TASK INSTRUCTIONS » Images don't belong in the copy. Output the rest of the data exactly.

(Stored dataset items)
::::

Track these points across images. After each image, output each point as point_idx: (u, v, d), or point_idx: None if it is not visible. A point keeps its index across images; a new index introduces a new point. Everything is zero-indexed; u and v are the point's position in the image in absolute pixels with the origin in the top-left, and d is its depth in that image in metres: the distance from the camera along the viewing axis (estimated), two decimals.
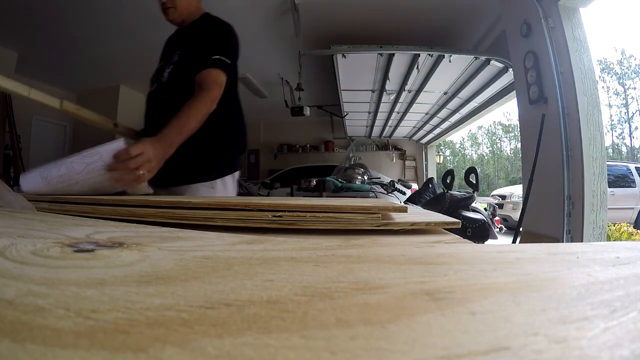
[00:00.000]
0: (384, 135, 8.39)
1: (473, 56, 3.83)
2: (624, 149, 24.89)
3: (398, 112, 6.27)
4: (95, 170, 0.74)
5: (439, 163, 9.98)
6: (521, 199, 2.79)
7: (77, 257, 0.21)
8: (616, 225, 4.21)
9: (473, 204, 2.68)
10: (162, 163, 0.98)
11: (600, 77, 24.07)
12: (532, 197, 2.53)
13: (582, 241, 2.18)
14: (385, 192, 2.89)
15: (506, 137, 31.34)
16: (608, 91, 24.93)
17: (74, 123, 6.43)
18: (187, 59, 1.22)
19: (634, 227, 4.58)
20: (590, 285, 0.18)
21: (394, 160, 8.79)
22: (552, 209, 2.38)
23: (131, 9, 3.70)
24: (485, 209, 3.20)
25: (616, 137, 25.07)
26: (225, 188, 1.30)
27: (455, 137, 33.90)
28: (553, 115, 2.41)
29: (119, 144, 0.79)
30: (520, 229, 2.62)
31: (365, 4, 3.65)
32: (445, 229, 0.52)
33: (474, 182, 2.74)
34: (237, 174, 1.38)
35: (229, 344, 0.11)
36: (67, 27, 4.12)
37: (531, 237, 2.56)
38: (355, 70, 4.30)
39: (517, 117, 3.01)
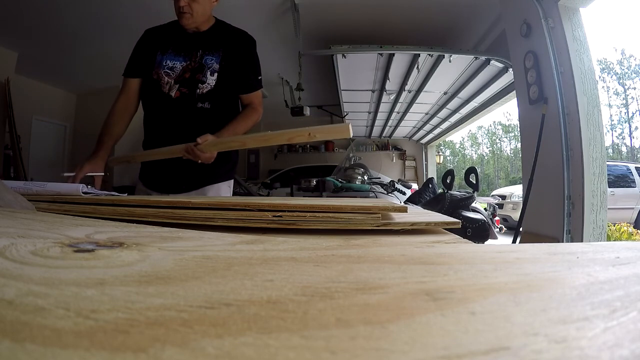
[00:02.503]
0: (384, 135, 8.40)
1: (473, 56, 3.83)
2: (624, 149, 24.89)
3: (398, 112, 6.27)
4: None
5: (439, 163, 9.98)
6: (521, 199, 2.79)
7: (77, 257, 0.21)
8: (616, 225, 4.21)
9: (473, 204, 2.68)
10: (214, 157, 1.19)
11: (600, 77, 24.05)
12: (532, 197, 2.53)
13: (582, 241, 2.18)
14: (385, 192, 2.89)
15: (506, 137, 31.34)
16: (608, 91, 24.94)
17: (74, 123, 6.43)
18: (229, 73, 1.27)
19: (634, 227, 4.58)
20: (590, 285, 0.18)
21: (394, 160, 8.79)
22: (552, 209, 2.38)
23: (131, 8, 3.70)
24: (485, 209, 3.19)
25: (616, 137, 25.09)
26: (231, 188, 1.42)
27: (455, 137, 33.87)
28: (553, 115, 2.41)
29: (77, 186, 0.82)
30: (520, 229, 2.62)
31: (365, 4, 3.65)
32: (445, 229, 0.52)
33: (474, 182, 2.73)
34: None
35: (229, 344, 0.11)
36: (67, 27, 4.12)
37: (531, 237, 2.56)
38: (355, 70, 4.30)
39: (517, 117, 3.01)
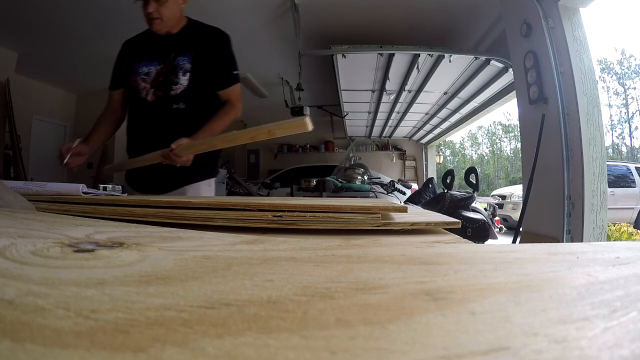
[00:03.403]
0: (384, 135, 8.39)
1: (473, 56, 3.83)
2: (624, 149, 24.89)
3: (398, 112, 6.27)
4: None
5: (439, 163, 9.98)
6: (521, 199, 2.79)
7: (77, 257, 0.21)
8: (616, 225, 4.20)
9: (473, 204, 2.68)
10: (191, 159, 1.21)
11: (600, 77, 24.06)
12: (532, 197, 2.53)
13: (582, 241, 2.18)
14: (385, 192, 2.89)
15: (506, 137, 31.34)
16: (608, 91, 24.94)
17: (74, 123, 6.43)
18: (203, 70, 1.29)
19: (634, 227, 4.58)
20: (590, 285, 0.18)
21: (394, 160, 8.80)
22: (552, 209, 2.38)
23: (131, 8, 3.69)
24: (485, 209, 3.19)
25: (616, 137, 25.09)
26: (212, 187, 1.44)
27: (455, 137, 33.89)
28: (553, 115, 2.41)
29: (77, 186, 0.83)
30: (520, 229, 2.62)
31: (365, 4, 3.65)
32: (445, 229, 0.52)
33: (474, 182, 2.73)
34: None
35: (229, 344, 0.11)
36: (67, 27, 4.11)
37: (531, 237, 2.56)
38: (355, 70, 4.29)
39: (517, 117, 3.01)
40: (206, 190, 1.38)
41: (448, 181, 2.87)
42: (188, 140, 1.15)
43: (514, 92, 3.10)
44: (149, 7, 1.22)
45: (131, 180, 1.39)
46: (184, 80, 1.27)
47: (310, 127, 0.85)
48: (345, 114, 6.03)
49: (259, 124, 0.91)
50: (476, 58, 3.83)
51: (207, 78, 1.29)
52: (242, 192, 4.35)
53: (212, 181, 1.41)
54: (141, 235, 0.31)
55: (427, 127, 7.38)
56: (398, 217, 0.51)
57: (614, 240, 3.74)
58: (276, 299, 0.15)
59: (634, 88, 24.22)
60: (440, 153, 11.39)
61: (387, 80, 4.53)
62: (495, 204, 4.78)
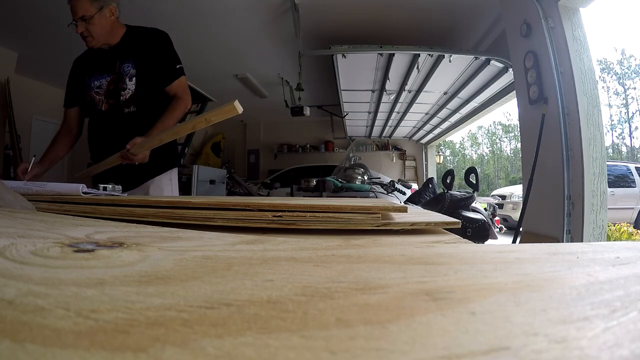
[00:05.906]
0: (384, 135, 8.39)
1: (473, 56, 3.83)
2: (624, 149, 24.88)
3: (398, 112, 6.27)
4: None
5: (439, 163, 9.98)
6: (521, 199, 2.79)
7: (77, 257, 0.21)
8: (616, 225, 4.20)
9: (473, 204, 2.68)
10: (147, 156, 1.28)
11: (600, 77, 24.04)
12: (532, 197, 2.53)
13: (582, 241, 2.18)
14: (385, 192, 2.89)
15: (506, 137, 31.32)
16: (608, 91, 24.92)
17: None
18: (147, 72, 1.36)
19: (634, 227, 4.57)
20: (590, 285, 0.18)
21: (394, 160, 8.80)
22: (552, 209, 2.38)
23: (130, 9, 3.69)
24: (485, 209, 3.19)
25: (616, 137, 25.07)
26: (174, 179, 1.49)
27: (455, 137, 33.84)
28: (553, 115, 2.41)
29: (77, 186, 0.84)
30: (520, 229, 2.62)
31: (365, 4, 3.65)
32: (445, 229, 0.52)
33: (474, 182, 2.73)
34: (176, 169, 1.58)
35: (229, 344, 0.11)
36: (67, 27, 4.11)
37: (531, 237, 2.56)
38: (355, 70, 4.29)
39: (517, 117, 3.01)
40: (167, 183, 1.44)
41: (448, 181, 2.87)
42: (141, 138, 1.22)
43: (514, 92, 3.10)
44: (78, 29, 1.32)
45: (97, 184, 1.45)
46: (131, 85, 1.35)
47: (240, 109, 0.87)
48: (345, 114, 6.03)
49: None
50: (476, 58, 3.83)
51: (153, 78, 1.36)
52: (242, 192, 4.35)
53: (173, 174, 1.47)
54: (141, 235, 0.31)
55: (427, 127, 7.38)
56: (398, 217, 0.51)
57: (614, 240, 3.74)
58: (276, 299, 0.15)
59: (634, 88, 24.21)
60: (440, 153, 11.38)
61: (387, 80, 4.52)
62: (495, 204, 4.78)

::::

RESULT FOR THIS TASK »
Track these points across images. After each image, output each point as point_idx: (u, v, d), or point_idx: None if it is not visible. A point keeps its index across images; a new index introduces a new point. Everything is zero-indexed; u and v are the point's position in the image in absolute pixels with the origin in the top-left, and d is its depth in that image in metres: the distance from the camera along the viewing axis (estimated), two decimals.
[00:00.000]
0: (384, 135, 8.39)
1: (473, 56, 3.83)
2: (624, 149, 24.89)
3: (398, 112, 6.27)
4: (95, 170, 0.74)
5: (439, 163, 9.98)
6: (521, 199, 2.79)
7: (77, 257, 0.21)
8: (616, 225, 4.21)
9: (473, 204, 2.68)
10: (162, 163, 0.98)
11: (600, 77, 24.07)
12: (532, 197, 2.53)
13: (582, 241, 2.18)
14: (385, 192, 2.89)
15: (506, 137, 31.34)
16: (608, 91, 24.93)
17: (74, 123, 6.43)
18: (187, 59, 1.22)
19: (634, 227, 4.58)
20: (590, 285, 0.18)
21: (394, 160, 8.79)
22: (552, 209, 2.38)
23: (131, 9, 3.70)
24: (485, 209, 3.20)
25: (616, 137, 25.07)
26: (225, 188, 1.30)
27: (455, 137, 33.90)
28: (553, 115, 2.41)
29: (119, 144, 0.79)
30: (520, 229, 2.62)
31: (365, 4, 3.65)
32: (445, 229, 0.52)
33: (474, 182, 2.74)
34: (237, 174, 1.38)
35: (229, 344, 0.11)
36: (67, 27, 4.12)
37: (531, 237, 2.56)
38: (355, 70, 4.30)
39: (517, 117, 3.01)
[00:02.503]
0: (384, 135, 8.40)
1: (473, 56, 3.83)
2: (624, 149, 24.89)
3: (398, 112, 6.27)
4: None
5: (439, 163, 9.98)
6: (521, 199, 2.79)
7: (77, 257, 0.21)
8: (616, 225, 4.21)
9: (473, 204, 2.68)
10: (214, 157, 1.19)
11: (600, 77, 24.05)
12: (532, 197, 2.53)
13: (582, 241, 2.18)
14: (385, 192, 2.89)
15: (506, 137, 31.34)
16: (608, 91, 24.94)
17: (74, 123, 6.43)
18: (229, 73, 1.27)
19: (634, 227, 4.58)
20: (590, 285, 0.18)
21: (394, 160, 8.79)
22: (552, 209, 2.38)
23: (131, 8, 3.70)
24: (485, 209, 3.19)
25: (616, 137, 25.09)
26: (231, 188, 1.42)
27: (455, 137, 33.87)
28: (553, 115, 2.41)
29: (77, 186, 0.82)
30: (520, 229, 2.62)
31: (365, 4, 3.65)
32: (445, 229, 0.52)
33: (474, 182, 2.73)
34: None
35: (229, 344, 0.11)
36: (67, 27, 4.12)
37: (531, 237, 2.56)
38: (355, 70, 4.30)
39: (517, 117, 3.01)
[00:03.403]
0: (384, 135, 8.39)
1: (473, 56, 3.83)
2: (624, 149, 24.89)
3: (398, 112, 6.27)
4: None
5: (439, 163, 9.98)
6: (521, 199, 2.79)
7: (77, 257, 0.21)
8: (616, 225, 4.20)
9: (473, 204, 2.68)
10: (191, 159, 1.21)
11: (600, 77, 24.06)
12: (532, 197, 2.53)
13: (582, 241, 2.18)
14: (385, 192, 2.89)
15: (506, 137, 31.34)
16: (608, 91, 24.94)
17: (74, 123, 6.43)
18: (203, 70, 1.29)
19: (634, 227, 4.58)
20: (590, 285, 0.18)
21: (394, 160, 8.80)
22: (552, 209, 2.38)
23: (131, 8, 3.69)
24: (485, 209, 3.19)
25: (616, 137, 25.09)
26: (212, 187, 1.44)
27: (455, 137, 33.89)
28: (553, 115, 2.41)
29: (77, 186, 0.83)
30: (520, 229, 2.62)
31: (365, 4, 3.65)
32: (445, 229, 0.52)
33: (474, 182, 2.73)
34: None
35: (229, 344, 0.11)
36: (67, 27, 4.11)
37: (531, 237, 2.56)
38: (355, 70, 4.29)
39: (517, 117, 3.01)
40: (206, 190, 1.38)
41: (448, 181, 2.87)
42: (188, 140, 1.15)
43: (514, 92, 3.10)
44: (149, 7, 1.22)
45: (131, 180, 1.39)
46: (184, 80, 1.27)
47: (310, 127, 0.85)
48: (345, 114, 6.03)
49: (259, 124, 0.91)
50: (476, 58, 3.83)
51: (207, 78, 1.29)
52: (242, 192, 4.35)
53: (212, 181, 1.41)
54: (141, 235, 0.31)
55: (427, 127, 7.38)
56: (398, 217, 0.51)
57: (614, 240, 3.74)
58: (276, 299, 0.15)
59: (634, 88, 24.22)
60: (440, 153, 11.39)
61: (387, 80, 4.53)
62: (495, 204, 4.78)
[00:05.906]
0: (384, 135, 8.39)
1: (473, 56, 3.83)
2: (624, 149, 24.88)
3: (398, 112, 6.27)
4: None
5: (439, 163, 9.98)
6: (521, 199, 2.79)
7: (77, 257, 0.21)
8: (616, 225, 4.20)
9: (473, 204, 2.68)
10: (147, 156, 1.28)
11: (600, 77, 24.04)
12: (532, 197, 2.53)
13: (582, 241, 2.18)
14: (385, 192, 2.89)
15: (506, 137, 31.32)
16: (608, 91, 24.92)
17: None
18: (147, 72, 1.36)
19: (634, 227, 4.57)
20: (590, 285, 0.18)
21: (394, 160, 8.80)
22: (552, 209, 2.38)
23: (130, 9, 3.69)
24: (485, 209, 3.19)
25: (616, 137, 25.07)
26: (174, 179, 1.49)
27: (455, 137, 33.84)
28: (553, 115, 2.41)
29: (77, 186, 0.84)
30: (520, 229, 2.62)
31: (365, 4, 3.65)
32: (445, 229, 0.52)
33: (474, 182, 2.73)
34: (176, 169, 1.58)
35: (229, 344, 0.11)
36: (67, 27, 4.11)
37: (531, 237, 2.56)
38: (355, 70, 4.29)
39: (517, 117, 3.01)
40: (167, 183, 1.44)
41: (448, 181, 2.87)
42: (141, 138, 1.22)
43: (514, 92, 3.10)
44: (78, 29, 1.32)
45: (97, 184, 1.45)
46: (131, 85, 1.35)
47: (240, 109, 0.87)
48: (345, 114, 6.03)
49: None
50: (476, 58, 3.83)
51: (153, 78, 1.36)
52: (242, 192, 4.35)
53: (173, 174, 1.47)
54: (141, 235, 0.31)
55: (427, 127, 7.38)
56: (398, 217, 0.51)
57: (614, 240, 3.74)
58: (276, 299, 0.15)
59: (634, 88, 24.21)
60: (440, 153, 11.38)
61: (387, 80, 4.52)
62: (495, 204, 4.78)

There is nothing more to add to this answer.